NJG January 23, 2005A speed tuned version can now be downloaded from A regexp twist!
MG takes a quick shot at this in pure-Tcl on 8.4.9 ...
proc regexpScriptPre8.5 {args} { if { [llength $args] < 3 } { error "wrong # args" } set rArgs [lrange $args 0 end-3] set cmd [lindex $args end] eval "foreach x \[regexp -inline $rArgs \[lindex \$args end-2\] \[lindex \$args end-1\]\] \{ \ uplevel 1 \[list [list $cmd]\] \[list \$x\] \ \}" }Or, in 8.5 simplified with {*} (though untested as I don't have 8.5)
proc regexpScript8.5 {args} { if { [llength $args] < 3 } { error "wrong # args" } set rArgs [lrange $args 0 end-3] set cmd [lindex $args end] foreach x [regexp -inline {*}$rArgs [lindex $args end-2] [lindex $args end-1]] { uplevel 1 [list $cmd] [list $x] } }Lars H: A less Quoting hell backport of the 8.5 version to 8.4:
proc regexpScript {args} { if { [llength $args] < 3 } { error "wrong # args" } set rArgs [lrange $args 0 end-3] set cmd [lindex $args end] foreach x [eval [list regexp -inline] $rArgs [lrange $args end-2 end-1]] { uplevel 1 [list $cmd] [list $x] } }which can of course be optimised further still by concatenating the lranges. But note that these do not do the same as the thing at the top of the page; here the last argument is a command prefix, but the compiled command is supposed to take an arbitrary script that accesses the match in global variables.

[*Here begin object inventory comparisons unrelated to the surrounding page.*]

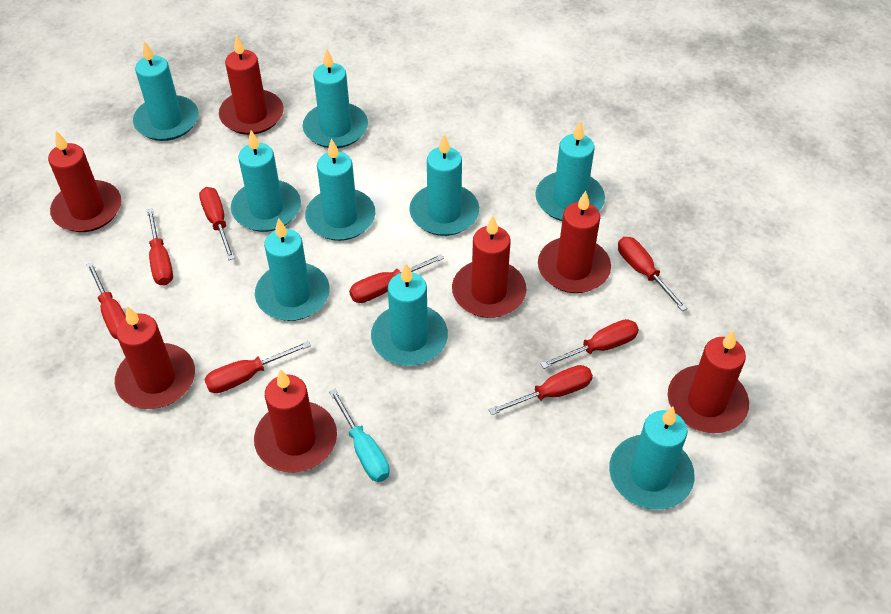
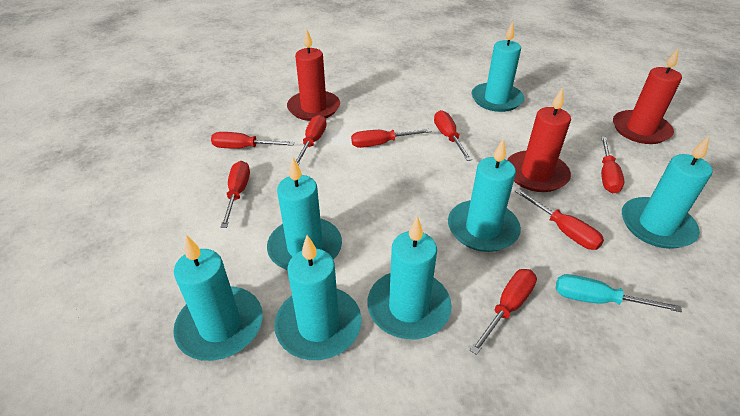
red candle: 7 -> 3
turquoise candle: 9 -> 7

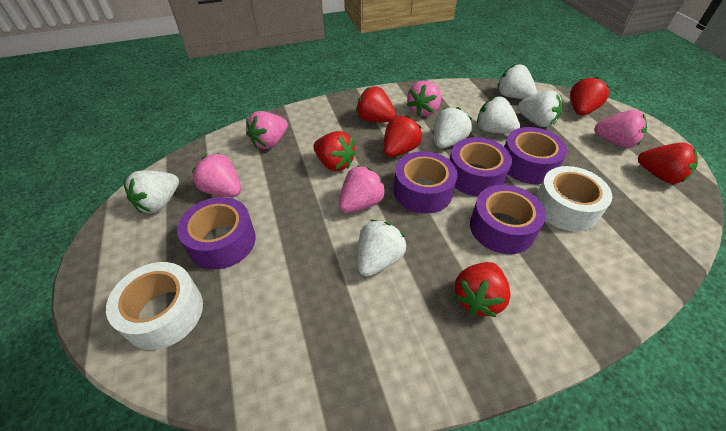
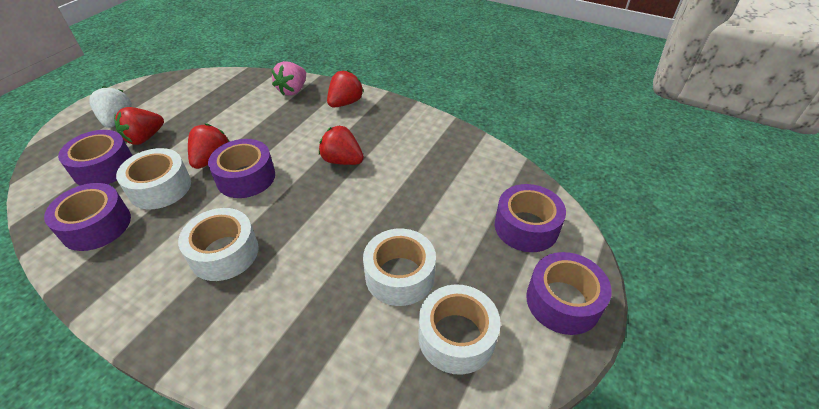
pink strawberry: 5 -> 1
red strawberry: 6 -> 4
white strawberry: 6 -> 1
white tape: 2 -> 4

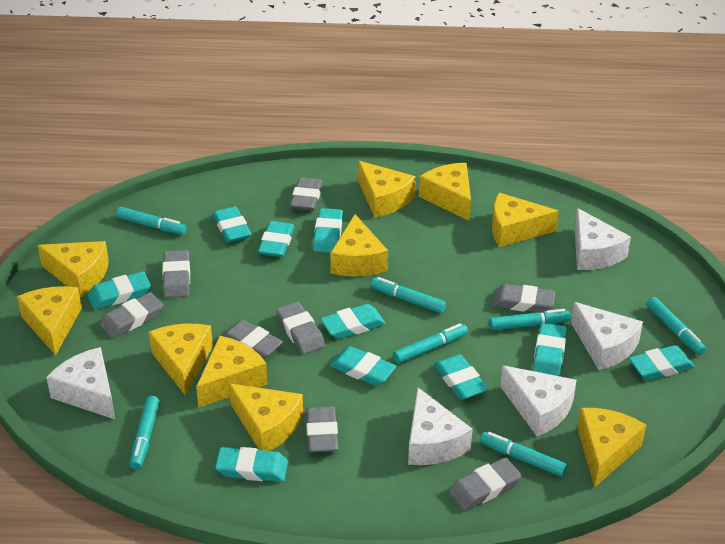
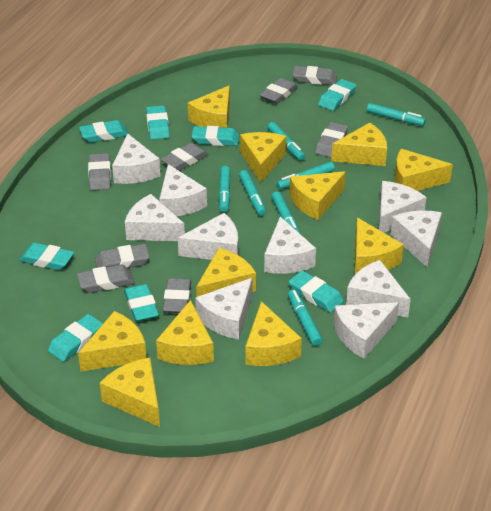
turquoise eraser: 10 -> 8
white cheese: 5 -> 10
yellow cheese: 10 -> 11

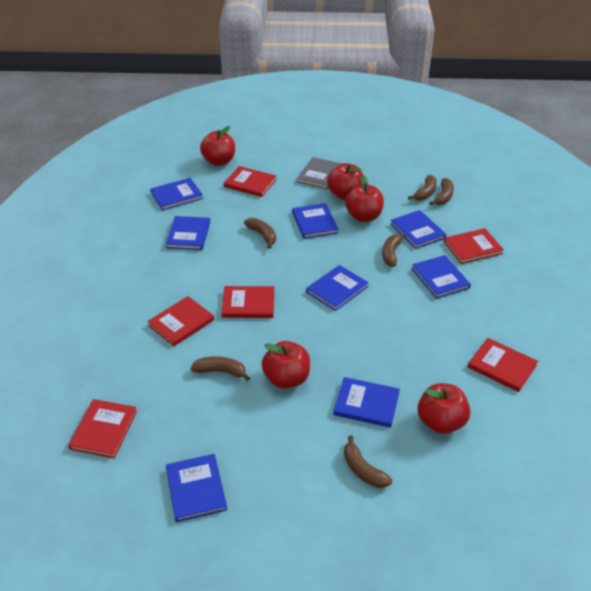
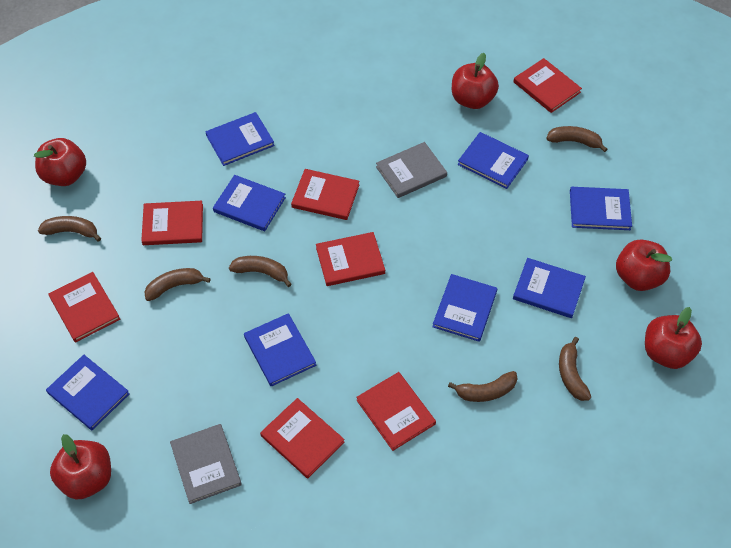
grey book: 1 -> 2
red book: 6 -> 7

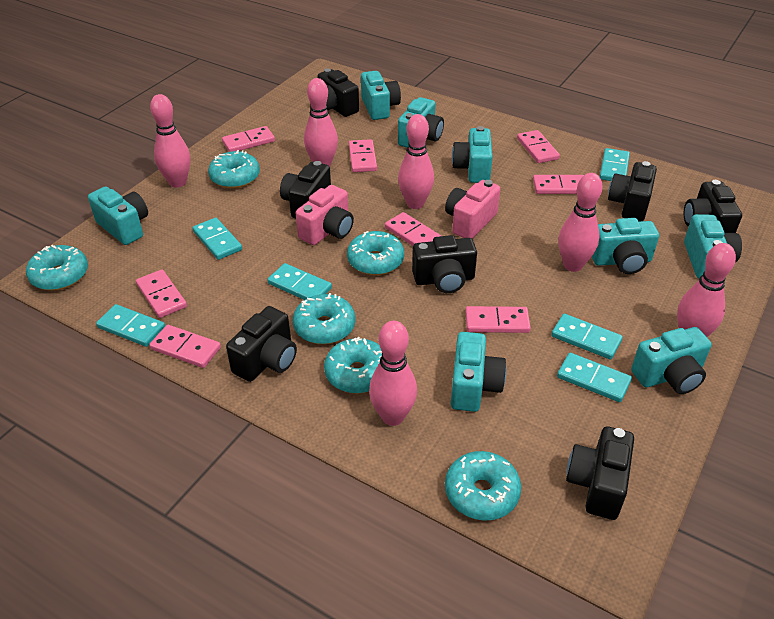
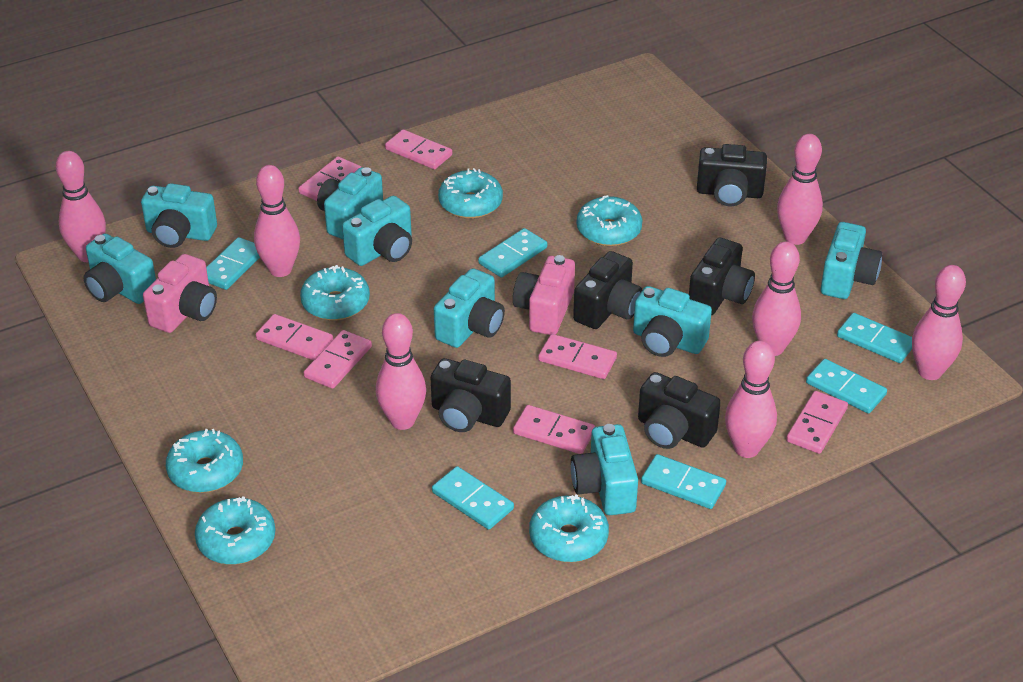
black camera: 7 -> 5
pink bowling pin: 6 -> 7
pink domino: 8 -> 7

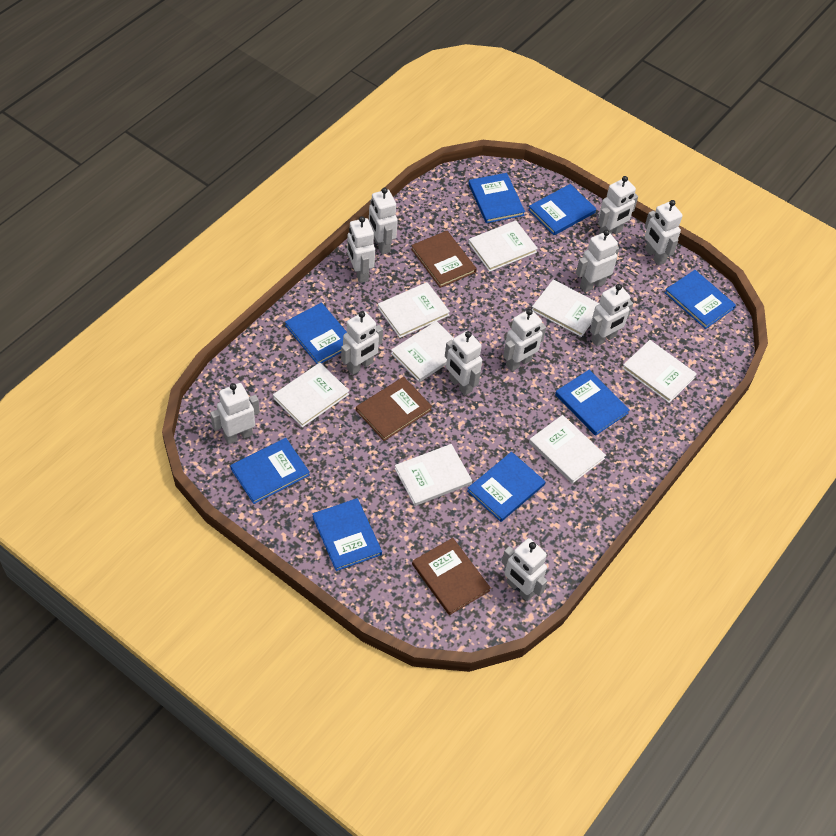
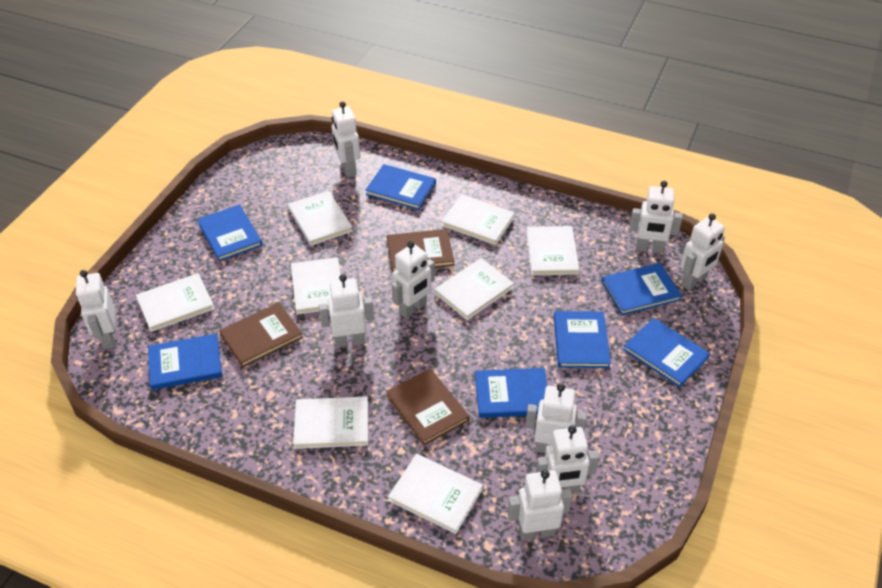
blue book: 8 -> 7
white robot: 11 -> 9

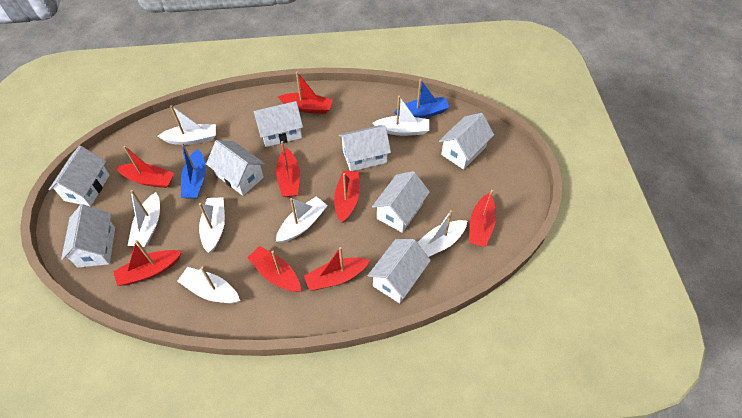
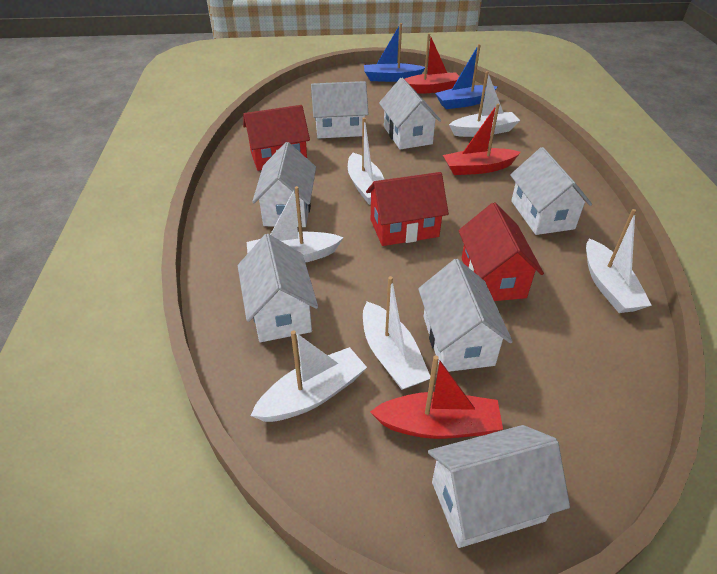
red boat: 8 -> 3
red house: 0 -> 3
white boat: 7 -> 6
white house: 8 -> 7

MG Just decided to do a quick test to see what, if anything, the speed difference was...
(Desktop) 6 % time {regexpScriptPre8.5 -all . {This is a test string} bleh} 500 635 microseconds per iteration (Desktop) 7 % time {regexpScriptPre8.5 -all . {This is a test string} bleh} 5000 664 microseconds per iteration (Desktop) 8 % time {regexpScriptPre8.5 -all . {This is a test string} bleh} 50000 730 microseconds per iteration (Desktop) 9 % load xregexp.dll Extended regexp handling is in place (Desktop) 10 % time {regexp -inline -all . {This is a test string} bleh} 500 897 microseconds per iteration (Desktop) 11 % time {regexp -inline -all . {This is a test string} bleh} 5000 903 microseconds per iteration (Desktop) 12 % time {regexp -inline -all . {This is a test string} bleh} 50000 1017 microseconds per iterationAs you can see, I did the tests using the pre-8.5 version (with eval), rather than the {*} version. All the tests were done on Tcl 8.4.9, and the Tcl-only version used the "normal" regexp; ie, I only loaded NJG's package after I'd tested the plain-tcl code. Suprisingly, the plain-Tcl version comes out slightly faster. (Oh, the 'bleh' script used there was just:
proc bleh {x} { set ::tmp $x; return }
NJG January 19, 2005MG, I would not say that a 40-50% difference is slight, so I looked into the code again. I found that the major part of the difference must come from my code saving 10 match variables at each match while your regexp -inline creates a sublist of only as many elements as there are subexpression matches. In the actual test 9 of the saves are superfluous!It is easy to remedy this, so I will shortly post the corrected version.I stated in the original posting (A regexp twist) that it is the least effective way to execute the script by Tcl_Eval at each match, as it is done in the code now. However, its effect is the least pronounced when the script consists of only a single parameterless procedure call, as is the case in your test.Anyway, I did this hack as it was easy and I found the result aesthetically pleasing. Perhaps I should create the solution which is efficient as well ...Finally, your test does not take into account the time needed for fetching the match and submatch values from the list representation returned by regexp -inline! (The time of at least one set <varname> [lindex $x <index>] or lindex $x <index> command).Thanks for the feedback!